To predict the effects of high-frequency quakes in Southern California, Jordan’s team has calculated the propagation and ground motion of waves radiating from the San Andreas Fault using a 3D model of the Earth’s crust. These simulations require highly realistic earth models and wave propagation software which account for factors such as topography, gradual energy loss, and small-scale heterogeneities.

In 2010, the SCEC team used the 1.75-petaflop Jaguar to simulate a magnitude 8 earthquake along the San Andreas Fault. Those simulations peaked at 2 hertz. At the time, the Jaguar simulations were conducted, doubling the wave frequency would have required a 16-fold increase in computational power. But on Titan in 2013, the team was able to run simulations of a magnitude 7.2 earthquake up to its goal of 10 hertz. By modifying its CPU-based code, AWP-ODC, for Titan’s GPU-accelerated architecture, the team significantly improved speedup, producing higher-resolution results in a fraction of the time.

In 2015, Jordan’s team released an updated CyberShake map for the Southern California region that incorporated simulations for 336 separate locations in the region and doubled the maximum simulated frequency from 0.5 to 1 hertz. The map marked a significant step forward in supplying policymakers with an unprecedented tool for weighing the risks of seismic activity. In 2017, the team used Titan to calculate the first 1 hertz CyberShake physics-based seismic hazard model for Central California.

“We are at a point now where computers can do these calculations using physics and improve our ability to do the type of analysis necessary to create a safe environment for society.” —Thomas Jordan, Southern California Earthquake Center

The Legacy

As more people move to cities in seismically active regions, the potential costs of a devastating earthquake will continue to increase. The techniques being pioneered by Jordan’s team are improving scientists’ understanding of earthquakes, helping civic leaders prepare for rare, disruptive events, and giving earthquake engineers new tools for predicting strong ground motions and their effects on the built environment.

Impact studies following SCEC’s scenario simulations became a motivation for the City Of Los Angeles to develop its new city-wide earthquake resilience and preparedness plan, Resilience by Design.
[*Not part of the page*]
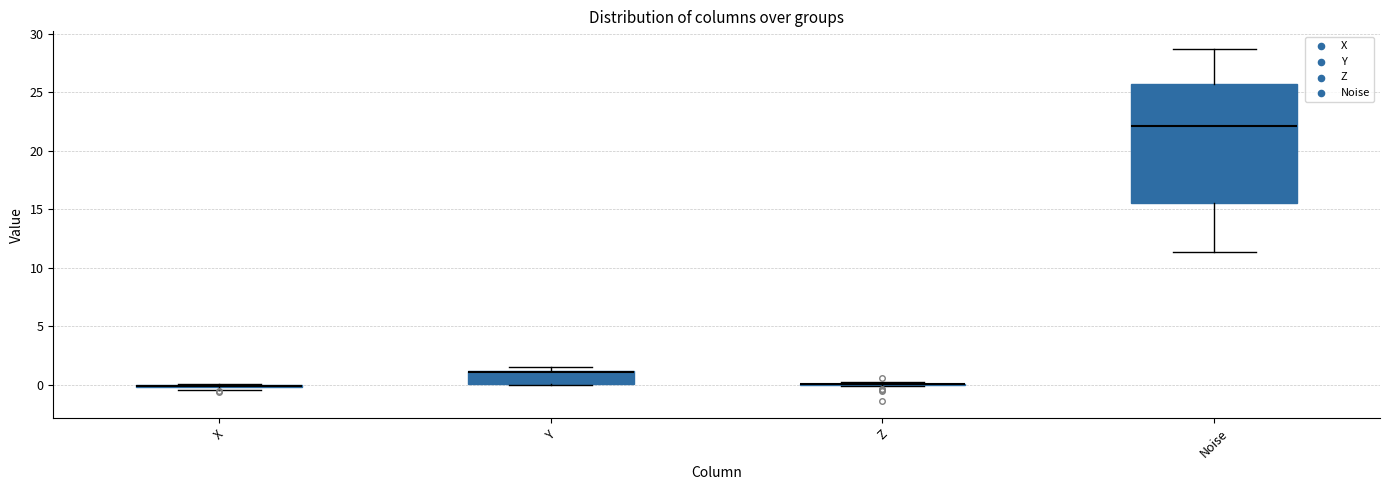

Reading left to right, transcribe this box plot: for each box, give where its median line is, the range the box spans, and where its two whiskers end, as read against the y-axis. The values are not printed on the chart, so give them approximately, as read against the axis.

X: box collapsed to a line at 0.0, whiskers -0.5 to 0.0
Y: median 1.0, box 0.0 to 1.0, whiskers 0.0 to 1.5
Z: box collapsed to a line at 0.0, whiskers 0.0 to 0.0
Noise: median 22.0, box 15.5 to 25.5, whiskers 11.5 to 28.5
And, although earthquake prediction is still in its infancy, the simulation data being produced by Jordan’s team is being used to train machine-learning algorithms as part of California’s Earthquake Early Warning system, potentially increasing the time citizens have to respond to the imminent threat of a quake.

Related Publication: Jordan, T. H. (2015), Societal Impact of Earthquake Simulations at Extreme Scale, in Proceedings of the International Conference for High Performance Computing, Networking, Storage and Analysis, ACM.